Für Schülerinnen und Schüler beispielsweise in Willkommensklassen den passenden Bildungsbaustein zu finden, darum kümmere sich der Jugendmigrationsdienst. „Jugendliche treffen zu oft auf vorgefertigte, unflexible Strukturen, rechtliche Hürden“, sagte Goldschmidt. Die Folge seien unnötige Verzögerungen im Bildungsverlauf, Motivationsverlust und Desintegration.
Die Beratung der Jugendmigrationsdienste treffe auf eine sehr hohe Nachfrage - der Jugendmigrationsdienst Barnim-Oberhavel habe im vergangenen Jahr 500 junge Menschen beraten. Die Nachfrage könne man weiterhin nur erfolgreich bedienen, wenn sich genügend Fachkräfte fänden.
Soziale Teilhabe im außerschulischen Bereich von jungen Menschen mit Migrationshintergrund „heißt für uns mehr als nur die Teilnahme an Veranstaltungen, als nur der Zugang zu Bildungsräumen, sondern muss bedeuten, diese auch mitzugestalten“, sagte Robert Werner vom Jugendverband Deutsche Jugend in Europa Bundesverband e. V. Dabei spielten die Jugendverbände eine entscheidende Rolle, wo Selbstorganisation und gemeinschaftliche Gestaltung gelebt werde.
Für Jugendliche mit Migrationsgeschichte böten sich zwei Zugänge zur Teilhabe an der Gesellschaft: Indem sich die etablierten und tradierten Jugendverbände „diversitätssensibel“ öffneten und durch den Aufbau von Migrantinnenjugendselbstorganisationen (MJSO). „Beide Wege befruchten sich.“ Es gebe viele Kooperationen.

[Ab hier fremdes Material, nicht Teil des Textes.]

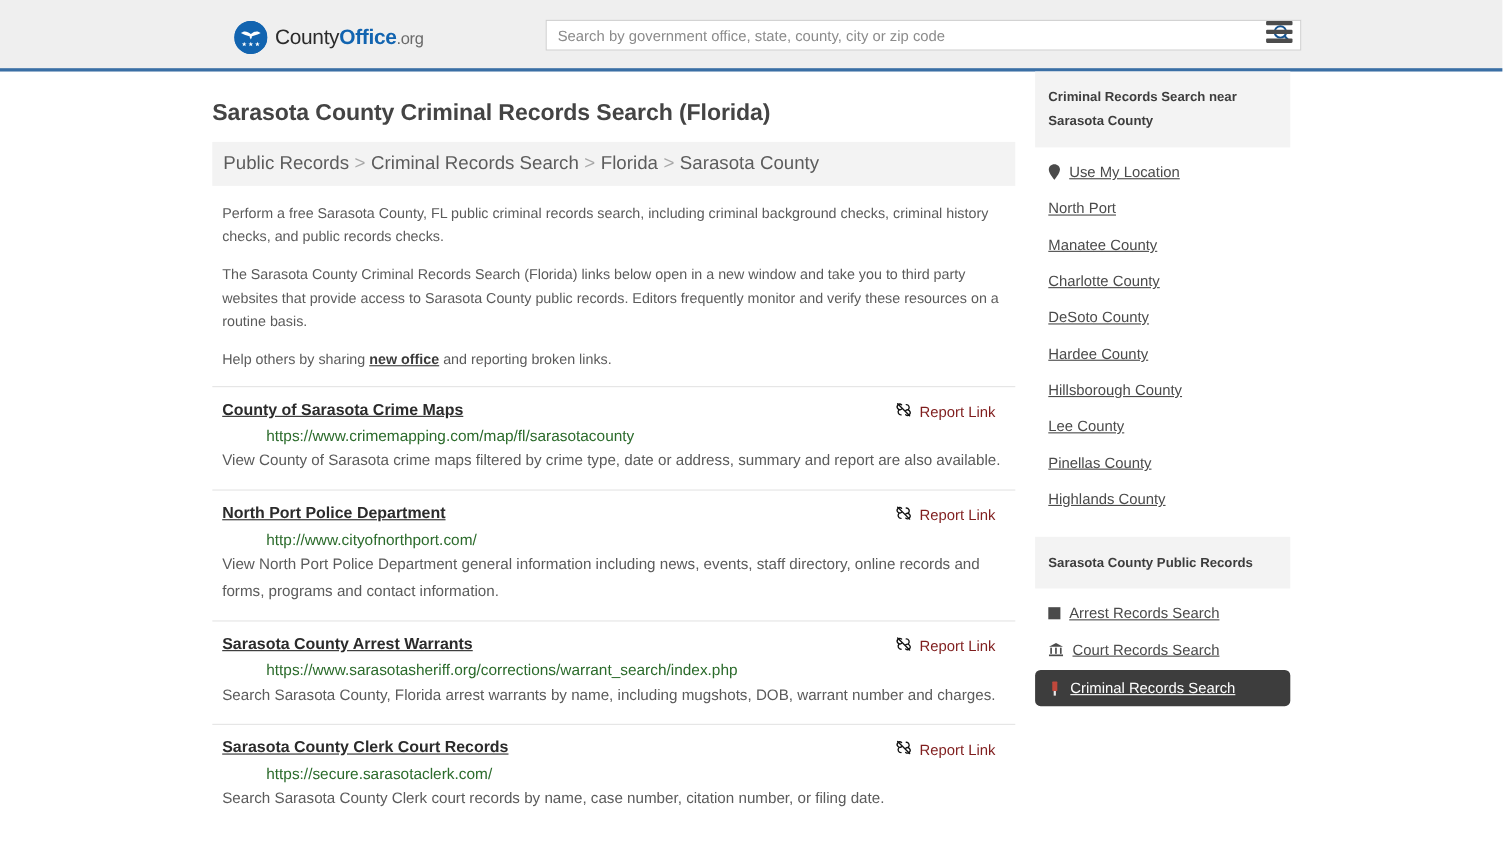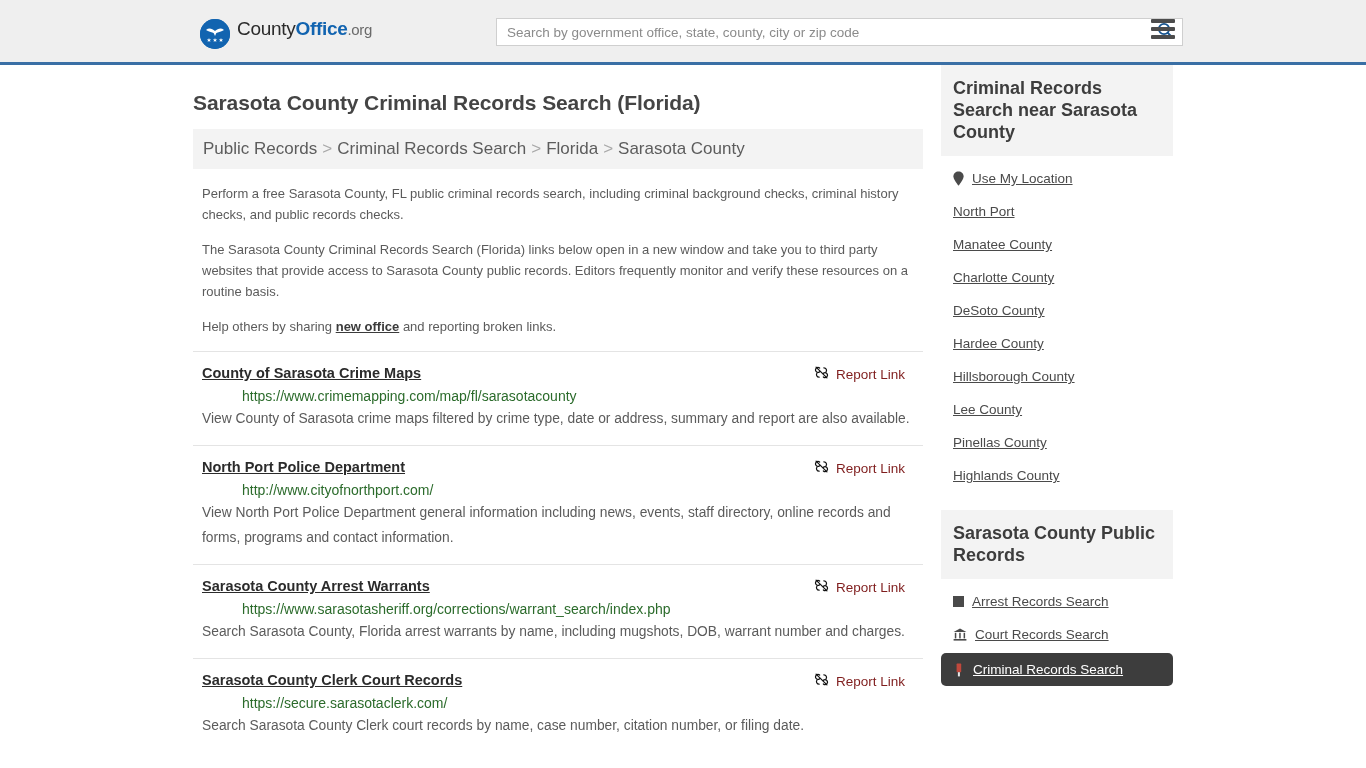"CountyOffice.org" .logo-wrap { align-items: none -> center; left: 200px -> 213px }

Im Gegensatz zu den MJSO bestünden im Vereinswesen noch eine Reihe von Zugangsbarrieren. Deren Freizeitangebote verstärkten sogar oft die soziale Differenzierung, wenn nicht aktiv dagegen vorgegangen werde. Kinder mit Migrationshintergrund seien seltener in Vereinen organisiert, es fehle dazu der familiäre Hintergrund wie bei deutschen Familien. Aber auch die Vereinsstrukturen und bestimmte Traditionen könnten für Außenstehende abschreckend oder befremdlich wirken. Es gelte zu hinterfragen, was vielleicht verändert werden müsse und ob die tradierten Verbandskulturen offen genug seien, um neue Zielgruppen zu erreichen, .
Werner berichtete dagegen von regelrechten Engagementkarrieren in MJSO, wo sich junge Geflüchtete im Zeitraum von ein, zwei Jahren vom einfachen Mitglied als Sprachmittler qualifizierten, dann eine Jugendleiterausbildung absolvierten und es schließlich bis hin zu einer Vorstandsposition geschafft hätten. In den etablierten Verbänden sei dies eher die Ausnahme.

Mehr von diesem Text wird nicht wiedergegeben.